Reviewed by
Mario Paolucci
ThinkingGolem, Piazza Prati
degli Strozzi 21, 00195 Roma, Italy.
The purpose of this book is to promote and support the application of complex systems theory to organisation theory. There are good motivations for trying to do so; complexity is advocated by many as a tool for bridging the gap between more traditional methodologies, employed in the social sciences in general, and the more formalised and mathematically rigorous ("hard") sciences. After strong growth in the second half of the '80s (see for example Anderson et al. 1988), followed by a period of relative calm, complexity and complex (adaptive) systems are now rallying their strength. The field is currently entering a new period of expansion, as evidenced by the significant presence of EC funded projects and networks in the field (Exystence, COSI and so on). The wide applicability of complexity theories and the need for formalisation felt in organisation theory makes this an interesting and potentially fruitful match. For example, the journal Emergence published a discussion about this interaction in its first number which came out at almost exactly the same time as Marion's book (McKelvey 1999).
The book begins by introducing the building bricks for understanding complexity, starting with the suggestive assertion that "Ancient Hebrews and Charles Darwin agreed that life resulted from the sifting of Order from Chaos" (p. xi). The approach is to apply complexity to the different organisation theory disciplines, as they are discussed through the rest of the book. In the introduction, the first abstraction discussed is that of the "Edge of Chaos" (EOC), a beautiful metaphor that also inspired the title of the book. The EOC is the middle point between two extremes. The first is that of conservative, integrable systems where everything is predictable and well defined given the initial conditions. The drawback is that there is no space for adaptability or flexibility, characteristics of social systems and more generally of living systems. The second extreme is that of chaos, in the sense used in the theory of dynamical systems. Here, initial conditions do not form an acceptable basis for predictions and the only order that can be found operates at a higher level, through the presence of structural characteristics such as attractors. In Marion's words:
"[c]haotic order per se is actually too violent, too changing to describe much that goes on among living beings. Complexity theorists ... argue that life tunes Chaos's intensity down a bit to a transition band between Chaos and predictable stability called the Edge of Chaos. Dynamics in this band are still Chaotic but they also possess characteristics of order. Full-blown Chaotic Systems flit a bit too readily from novelty to novelty; living systems need to consolidate gains. Predictable, stable systems,by contrast, possess none of the panache needed to create new order or even to respond adaptively to creative environments. Complex Systems lie between these poles, at the Edge of Chaos, and they have both panache and stability sufficient to serve life." (p. xiv)
The mathematical level of the presentation is very simple and the author seems to excuse himself every time he cannot avoid showing an equation. This fact characterises the book as oriented more towards organisation scientists who want to have a first look at complexity issues than to the complexity theorist studying organisation science. Indeed, in my opinion, a complexity theorist will find that the presentation of organisation theory is often no more than a brief reminder and the lack of data and formalisation makes it difficult to develop any applications on the basis of what has been read. By contrast, the basic presentation of complexity seems to be quite accurate and will probably stimulate an organisation theorist to further reading.
****************
→ PROBLEM DESCRIPTION
Continue the review of the book on complexity theory and organization theory, picking up after its final sentence. The material that follows plays no part in what is required here.

→ INFORMATION GIVEN
****************
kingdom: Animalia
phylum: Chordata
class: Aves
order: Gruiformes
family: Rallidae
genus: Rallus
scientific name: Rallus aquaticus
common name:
****************
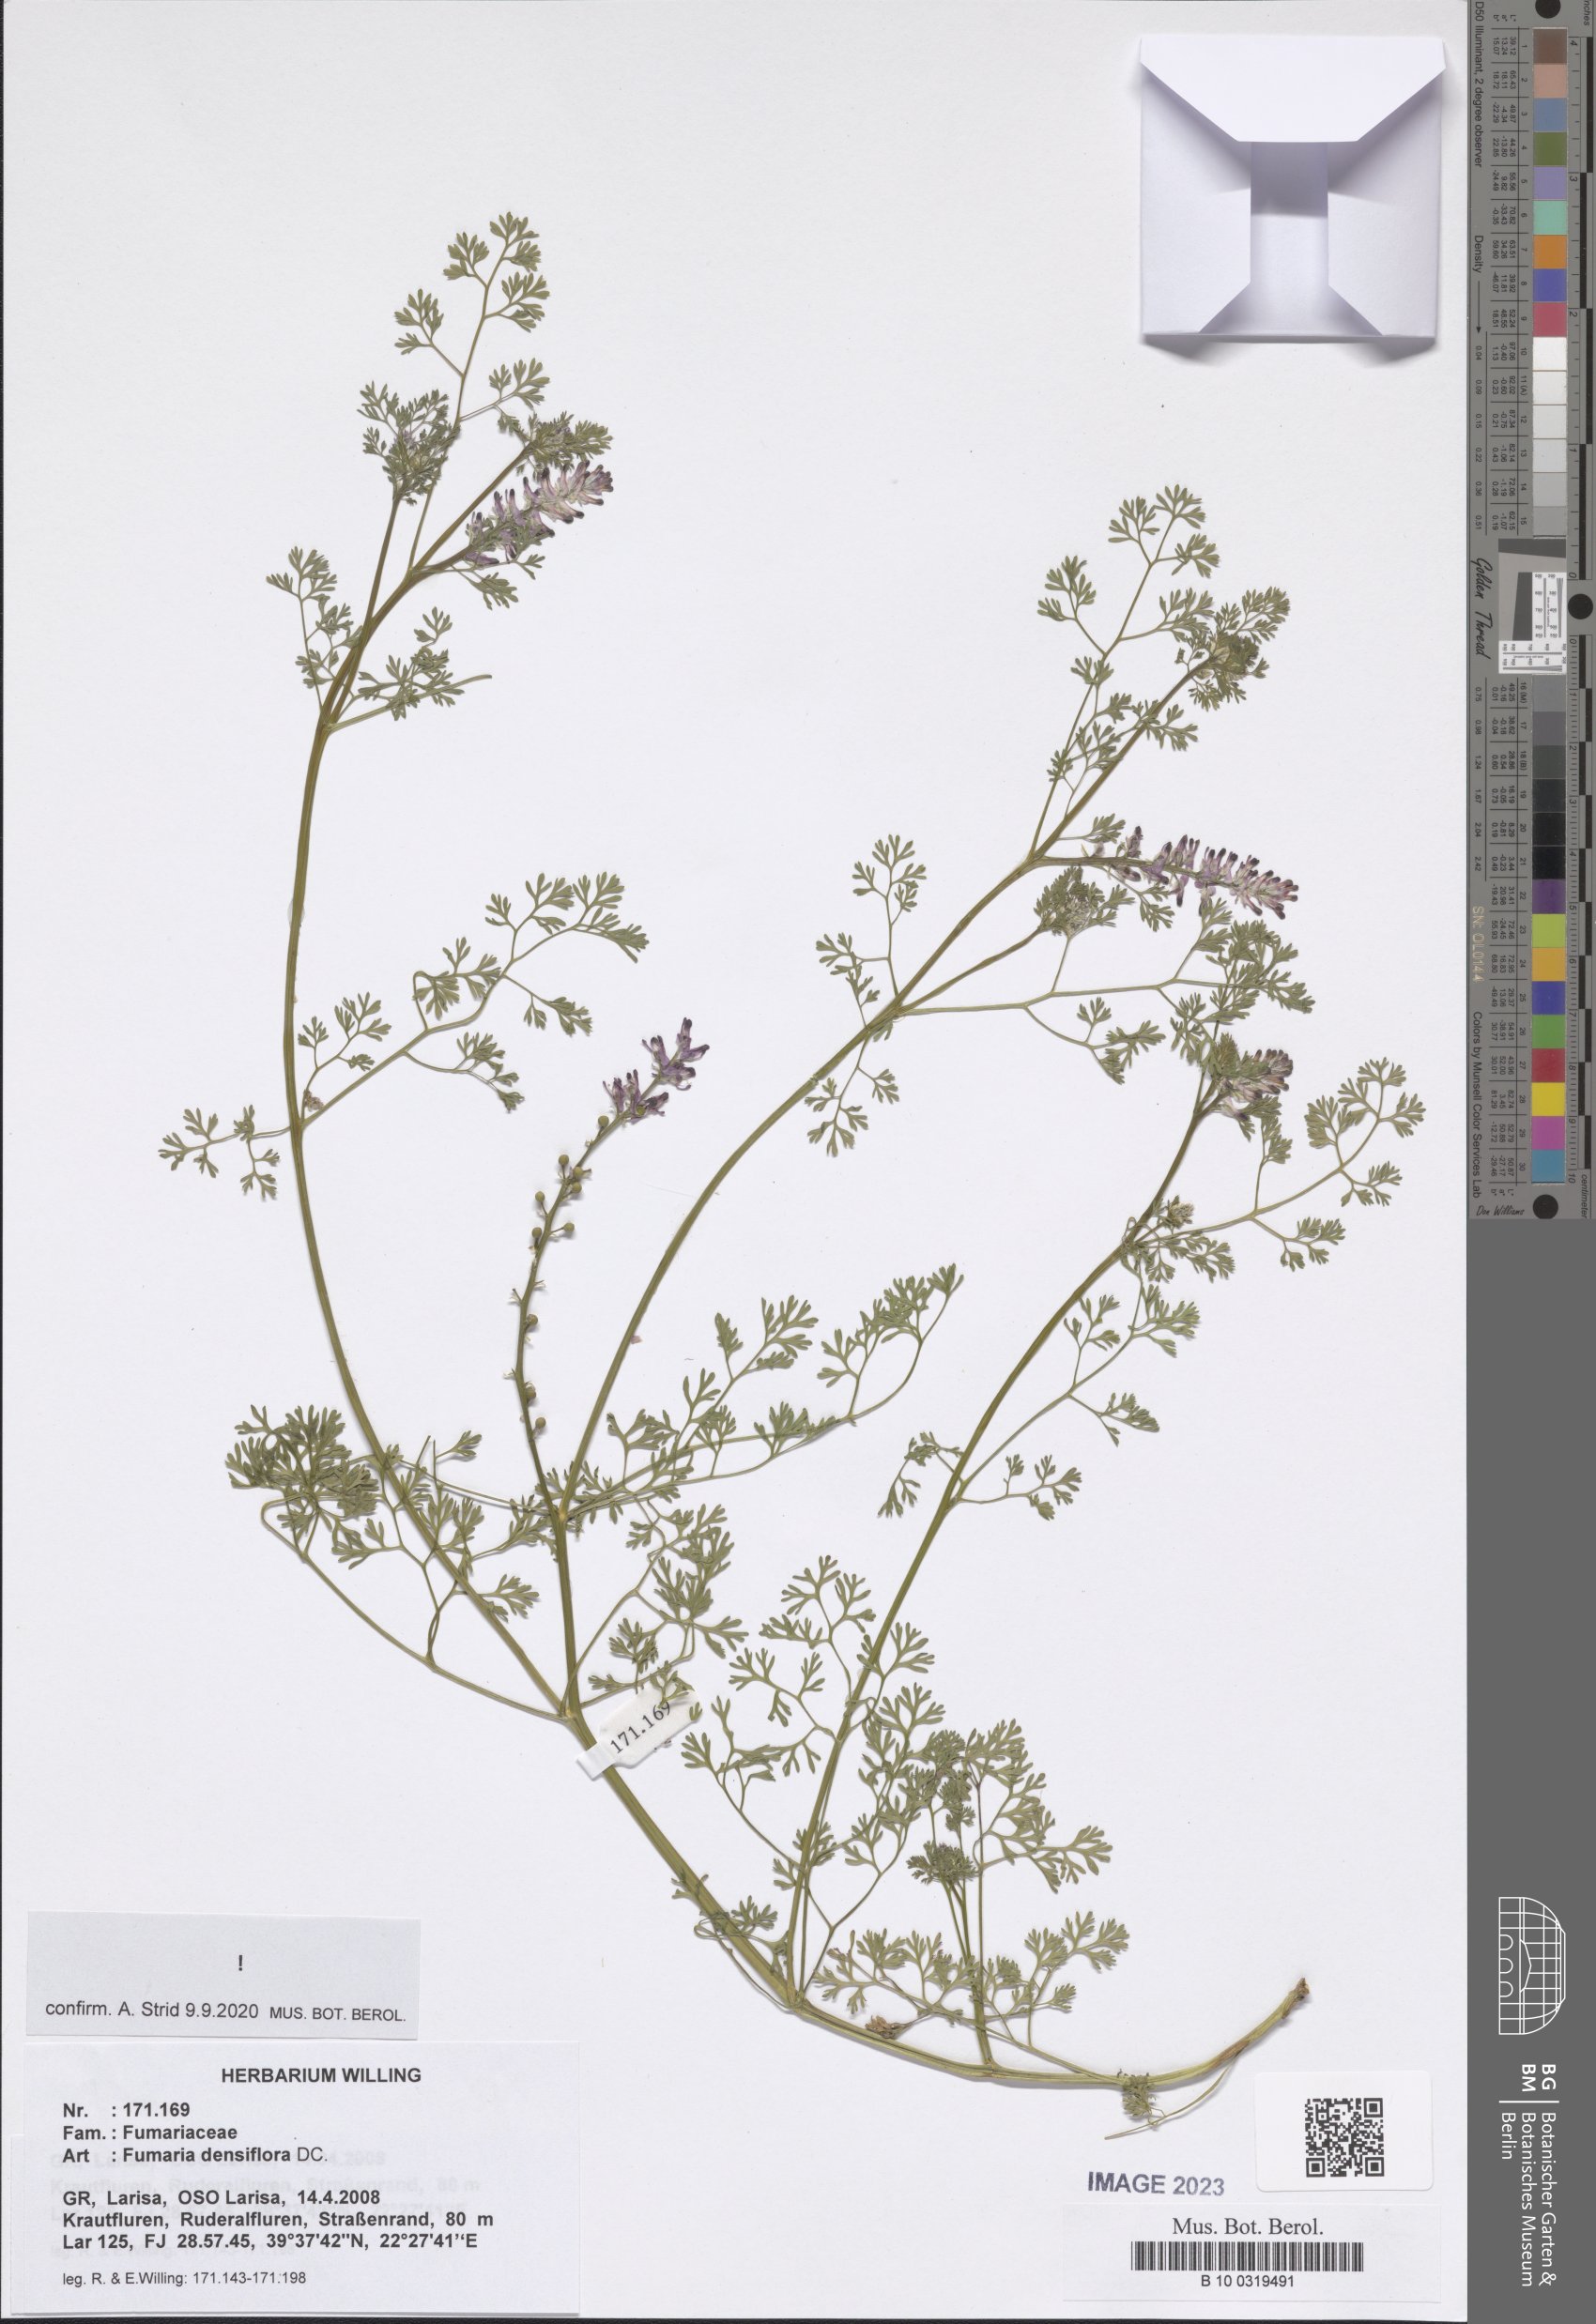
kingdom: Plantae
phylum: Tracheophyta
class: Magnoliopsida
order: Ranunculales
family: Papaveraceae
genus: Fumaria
****************
→ IN RESPONSE
In the first chapter, along with a short story about chaos theory, Marion proposes a thought experiment called Einstein's Island. Would Albert Einstein develop the theory of relativity if born on a desert island with full access to printed knowledge but without the interaction of other researchers? The purpose of the experiment is to induce the reader to think about the importance of connectivity in our society - what would become of us without our networks of friends and relatives, our network of economic partners for everyday transactions, our network of information providers? Do the networks around us merely provide resources or they do affect our thinking in a deeper way? To what extent, and in what sense, can we endorse the thesis of Berger and Luckmann (1966) that "Man is a social product"? The answer is postponed until the end of the book. The chapter then concludes with a list of questions to be addressed, all of which are of the strongest interest for a social scientist: "Where do informal groups, cliques, fads, rumors, organizational myths, marked demand, riots, social movements, and new paradigms come from, and why do they tend to appear suddenly?" (p. 9)
In the second chapter, after a very basic and orthodox introduction to chaos, one of the main theses of the book is stated, that "nearly all social activity can be metaphorically described with a strange attractor (or variation thereof) ... many social behaviors can be physically described with an attractor" (p. 22). The meaning of the word "described" is critical here and in the rest of the book. Indeed, at least two different levels of description can be employed: the metaphorical level and the concrete level, the latter implying the possibility of building mathematical or simulation models of social activity.
The fact is that, while the metaphorical level is useful to challenge our intuition, locked as it is into the linear understanding of linear phenomena, the real advantage would come from the application of explicit models; such applications are still lacking and rare. The author is aware of "the paucity of study to support it, but Social Chaos Theory is, after all, a developing hypothesis." (p. 22, my italics). This position is susceptible to an obvious weakness: the risk of using the metaphorical description alone. But the deeper problem here is whether the application of metaphor is really helping in the understanding of social phenomena or just providing a fancy label for things that were already known? Precisely because the ideas of chaos, complexity, the EOC and attractors are so appealing and potentially share many desirable features, the use of these words can degenerate into hype and equally spurious support for contradictory theories. This risk is emphasised in McKelvey (1999) which suggests the rigorous use of formal simulation models to prevent the application of complexity to organisation science degenerating into a fad. Indeed, a more concrete and less metaphorical approach is necessary for prediction. Generally complexity could fail to become a proper science. Prediction is our best means of distinguishing science from pseudo-science and complexity risks becoming one of a long line of highly mathematical "theories of almost everything" that have gripped the imagination of scientists in this century (Horgan 1995, Phelan 2001). Failing the test of prediction, the result is a theory "explaining" everything - but with "explanation" reduced to the application of a uniform label to everything, including contradictory results, and consequently in the loss of any meaning for the concepts and tools involved. I will return to this point in the conclusion.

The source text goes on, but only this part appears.